Reproduce sin cambio alguno cada una de las líneas del listado siguiente.

**Listado de datos**
━━━━━━━━━━
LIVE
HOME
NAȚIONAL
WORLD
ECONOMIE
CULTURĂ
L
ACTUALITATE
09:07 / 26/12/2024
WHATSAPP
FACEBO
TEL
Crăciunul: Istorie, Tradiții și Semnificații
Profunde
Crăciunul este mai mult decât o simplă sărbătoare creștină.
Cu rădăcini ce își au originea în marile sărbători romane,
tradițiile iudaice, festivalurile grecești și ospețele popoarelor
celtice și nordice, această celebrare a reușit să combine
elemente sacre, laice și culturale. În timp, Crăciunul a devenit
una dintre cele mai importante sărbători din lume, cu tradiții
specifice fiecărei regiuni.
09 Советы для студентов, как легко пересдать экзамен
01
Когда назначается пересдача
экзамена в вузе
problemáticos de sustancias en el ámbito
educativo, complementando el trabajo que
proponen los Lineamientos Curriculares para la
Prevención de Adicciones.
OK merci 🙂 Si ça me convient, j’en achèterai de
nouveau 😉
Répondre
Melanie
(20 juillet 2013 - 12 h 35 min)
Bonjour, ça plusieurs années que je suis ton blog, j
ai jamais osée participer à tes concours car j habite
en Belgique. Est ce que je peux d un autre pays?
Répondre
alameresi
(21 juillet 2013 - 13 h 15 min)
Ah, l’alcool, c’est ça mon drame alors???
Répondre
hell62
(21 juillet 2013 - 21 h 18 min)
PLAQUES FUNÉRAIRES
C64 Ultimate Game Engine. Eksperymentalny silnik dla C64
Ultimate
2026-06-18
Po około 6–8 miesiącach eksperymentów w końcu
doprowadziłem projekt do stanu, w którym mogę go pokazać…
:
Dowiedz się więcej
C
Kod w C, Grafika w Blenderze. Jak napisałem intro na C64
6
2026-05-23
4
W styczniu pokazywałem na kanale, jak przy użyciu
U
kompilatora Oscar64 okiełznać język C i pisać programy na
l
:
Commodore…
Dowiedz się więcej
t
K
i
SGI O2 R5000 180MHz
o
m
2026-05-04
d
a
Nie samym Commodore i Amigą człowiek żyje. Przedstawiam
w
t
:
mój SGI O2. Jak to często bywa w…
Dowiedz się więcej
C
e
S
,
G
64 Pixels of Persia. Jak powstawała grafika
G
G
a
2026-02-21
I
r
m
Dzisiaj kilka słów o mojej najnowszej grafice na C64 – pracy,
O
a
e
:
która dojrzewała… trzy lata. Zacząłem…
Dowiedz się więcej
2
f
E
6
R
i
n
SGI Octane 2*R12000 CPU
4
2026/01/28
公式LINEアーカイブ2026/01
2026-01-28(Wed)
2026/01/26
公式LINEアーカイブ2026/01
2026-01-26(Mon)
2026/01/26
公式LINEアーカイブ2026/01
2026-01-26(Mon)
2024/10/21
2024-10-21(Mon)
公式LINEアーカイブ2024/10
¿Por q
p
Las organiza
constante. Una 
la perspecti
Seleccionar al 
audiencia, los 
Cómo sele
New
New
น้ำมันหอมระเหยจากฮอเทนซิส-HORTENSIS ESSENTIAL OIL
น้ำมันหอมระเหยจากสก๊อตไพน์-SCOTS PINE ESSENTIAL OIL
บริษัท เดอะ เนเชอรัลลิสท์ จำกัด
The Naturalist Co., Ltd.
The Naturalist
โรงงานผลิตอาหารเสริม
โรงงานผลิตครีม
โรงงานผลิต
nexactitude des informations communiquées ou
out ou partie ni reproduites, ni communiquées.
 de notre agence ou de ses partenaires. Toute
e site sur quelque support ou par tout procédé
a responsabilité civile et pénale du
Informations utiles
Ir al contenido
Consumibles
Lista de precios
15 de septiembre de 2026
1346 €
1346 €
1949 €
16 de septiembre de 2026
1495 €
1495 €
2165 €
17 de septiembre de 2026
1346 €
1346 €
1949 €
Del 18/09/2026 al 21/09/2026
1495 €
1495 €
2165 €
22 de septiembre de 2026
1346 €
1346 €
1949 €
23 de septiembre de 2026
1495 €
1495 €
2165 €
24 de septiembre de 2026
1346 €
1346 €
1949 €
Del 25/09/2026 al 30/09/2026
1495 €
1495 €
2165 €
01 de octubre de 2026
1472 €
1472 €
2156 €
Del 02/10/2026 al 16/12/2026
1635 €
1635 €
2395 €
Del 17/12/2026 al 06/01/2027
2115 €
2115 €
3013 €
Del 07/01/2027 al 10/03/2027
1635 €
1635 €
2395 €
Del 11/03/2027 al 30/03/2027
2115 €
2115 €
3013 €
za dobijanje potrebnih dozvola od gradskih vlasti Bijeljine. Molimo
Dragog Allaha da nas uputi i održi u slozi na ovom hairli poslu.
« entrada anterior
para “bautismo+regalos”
━━━━━━━━━━
**Solución del ejercicio**
LIVE
HOME
NAȚIONAL
WORLD
ECONOMIE
CULTURĂ
L
ACTUALITATE
09:07 / 26/12/2024
WHATSAPP
FACEBO
TEL
Crăciunul: Istorie, Tradiții și Semnificații
Profunde
Crăciunul este mai mult decât o simplă sărbătoare creștină.
Cu rădăcini ce își au originea în marile sărbători romane,
tradițiile iudaice, festivalurile grecești și ospețele popoarelor
celtice și nordice, această celebrare a reușit să combine
elemente sacre, laice și culturale. În timp, Crăciunul a devenit
una dintre cele mai importante sărbători din lume, cu tradiții
specifice fiecărei regiuni.
09 Советы для студентов, как легко пересдать экзамен
01
Когда назначается пересдача
экзамена в вузе
problemáticos de sustancias en el ámbito
educativo, complementando el trabajo que
proponen los Lineamientos Curriculares para la
Prevención de Adicciones.
OK merci 🙂 Si ça me convient, j’en achèterai de
nouveau 😉
Répondre
Melanie
(20 juillet 2013 - 12 h 35 min)
Bonjour, ça plusieurs années que je suis ton blog, j
ai jamais osée participer à tes concours car j habite
en Belgique. Est ce que je peux d un autre pays?
Répondre
alameresi
(21 juillet 2013 - 13 h 15 min)
Ah, l’alcool, c’est ça mon drame alors???
Répondre
hell62
(21 juillet 2013 - 21 h 18 min)
PLAQUES FUNÉRAIRES
C64 Ultimate Game Engine. Eksperymentalny silnik dla C64
Ultimate
2026-06-18
Po około 6–8 miesiącach eksperymentów w końcu
doprowadziłem projekt do stanu, w którym mogę go pokazać…
:
Dowiedz się więcej
C
Kod w C, Grafika w Blenderze. Jak napisałem intro na C64
6
2026-05-23
4
W styczniu pokazywałem na kanale, jak przy użyciu
U
kompilatora Oscar64 okiełznać język C i pisać programy na
l
:
Commodore…
Dowiedz się więcej
t
K
i
SGI O2 R5000 180MHz
o
m
2026-05-04
d
a
Nie samym Commodore i Amigą człowiek żyje. Przedstawiam
w
t
:
mój SGI O2. Jak to często bywa w…
Dowiedz się więcej
C
e
S
,
G
64 Pixels of Persia. Jak powstawała grafika
G
G
a
2026-02-21
I
r
m
Dzisiaj kilka słów o mojej najnowszej grafice na C64 – pracy,
O
a
e
:
która dojrzewała… trzy lata. Zacząłem…
Dowiedz się więcej
2
f
E
6
R
i
n
SGI Octane 2*R12000 CPU
4
2026/01/28
公式LINEアーカイブ2026/01
2026-01-28(Wed)
2026/01/26
公式LINEアーカイブ2026/01
2026-01-26(Mon)
2026/01/26
公式LINEアーカイブ2026/01
2026-01-26(Mon)
2024/10/21
2024-10-21(Mon)
公式LINEアーカイブ2024/10
¿Por q
p
Las organiza
constante. Una 
la perspecti
Seleccionar al 
audiencia, los 
Cómo sele
New
New
น้ำมันหอมระเหยจากฮอเทนซิส-HORTENSIS ESSENTIAL OIL
น้ำมันหอมระเหยจากสก๊อตไพน์-SCOTS PINE ESSENTIAL OIL
บริษัท เดอะ เนเชอรัลลิสท์ จำกัด
The Naturalist Co., Ltd.
The Naturalist
โรงงานผลิตอาหารเสริม
โรงงานผลิตครีม
โรงงานผลิต
nexactitude des informations communiquées ou
out ou partie ni reproduites, ni communiquées.
 de notre agence ou de ses partenaires. Toute
e site sur quelque support ou par tout procédé
a responsabilité civile et pénale du
Informations utiles
Ir al contenido
Consumibles
Lista de precios
15 de septiembre de 2026
1346 €
1346 €
1949 €
16 de septiembre de 2026
1495 €
1495 €
2165 €
17 de septiembre de 2026
1346 €
1346 €
1949 €
Del 18/09/2026 al 21/09/2026
1495 €
1495 €
2165 €
22 de septiembre de 2026
1346 €
1346 €
1949 €
23 de septiembre de 2026
1495 €
1495 €
2165 €
24 de septiembre de 2026
1346 €
1346 €
1949 €
Del 25/09/2026 al 30/09/2026
1495 €
1495 €
2165 €
01 de octubre de 2026
1472 €
1472 €
2156 €
Del 02/10/2026 al 16/12/2026
1635 €
1635 €
2395 €
Del 17/12/2026 al 06/01/2027
2115 €
2115 €
3013 €
Del 07/01/2027 al 10/03/2027
1635 €
1635 €
2395 €
Del 11/03/2027 al 30/03/2027
2115 €
2115 €
3013 €
za dobijanje potrebnih dozvola od gradskih vlasti Bijeljine. Molimo
Dragog Allaha da nas uputi i održi u slozi na ovom hairli poslu.
« entrada anterior
para “bautismo+regalos”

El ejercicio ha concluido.